**WHAT IS NEEDED**
Set the whole listing down again, word for word, with no pictures.

**PROVIDED ENTRIES**
================================
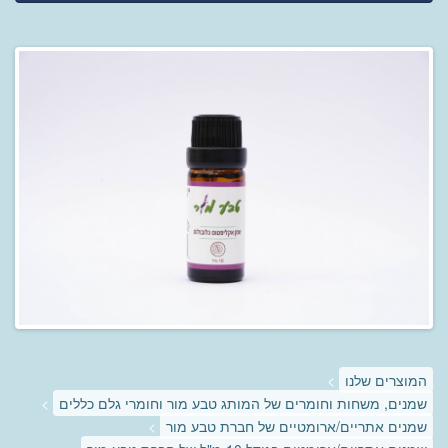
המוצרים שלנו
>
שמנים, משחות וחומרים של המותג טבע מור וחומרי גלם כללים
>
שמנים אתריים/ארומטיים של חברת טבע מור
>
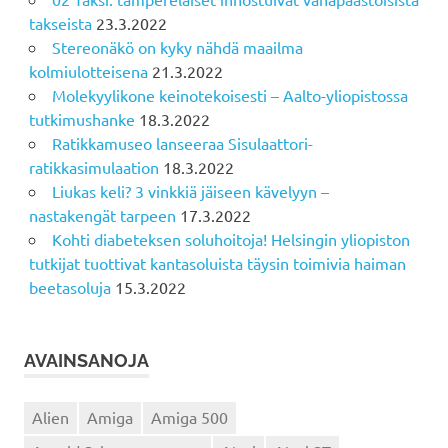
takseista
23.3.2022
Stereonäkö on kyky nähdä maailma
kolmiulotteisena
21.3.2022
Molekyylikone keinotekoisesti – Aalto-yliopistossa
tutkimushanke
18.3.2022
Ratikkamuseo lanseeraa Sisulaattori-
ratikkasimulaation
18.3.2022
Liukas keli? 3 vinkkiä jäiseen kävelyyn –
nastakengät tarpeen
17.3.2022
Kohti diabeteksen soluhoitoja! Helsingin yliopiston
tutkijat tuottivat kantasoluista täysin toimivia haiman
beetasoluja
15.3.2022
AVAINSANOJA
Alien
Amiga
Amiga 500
================================
**ANSWER SECTION**
המוצרים שלנו
>
שמנים, משחות וחומרים של המותג טבע מור וחומרי גלם כללים
>
שמנים אתריים/ארומטיים של חברת טבע מור
>
takseista
23.3.2022
Stereonäkö on kyky nähdä maailma
kolmiulotteisena
21.3.2022
Molekyylikone keinotekoisesti – Aalto-yliopistossa
tutkimushanke
18.3.2022
Ratikkamuseo lanseeraa Sisulaattori-
ratikkasimulaation
18.3.2022
Liukas keli? 3 vinkkiä jäiseen kävelyyn –
nastakengät tarpeen
17.3.2022
Kohti diabeteksen soluhoitoja! Helsingin yliopiston
tutkijat tuottivat kantasoluista täysin toimivia haiman
beetasoluja
15.3.2022
AVAINSANOJA
Alien
Amiga
Amiga 500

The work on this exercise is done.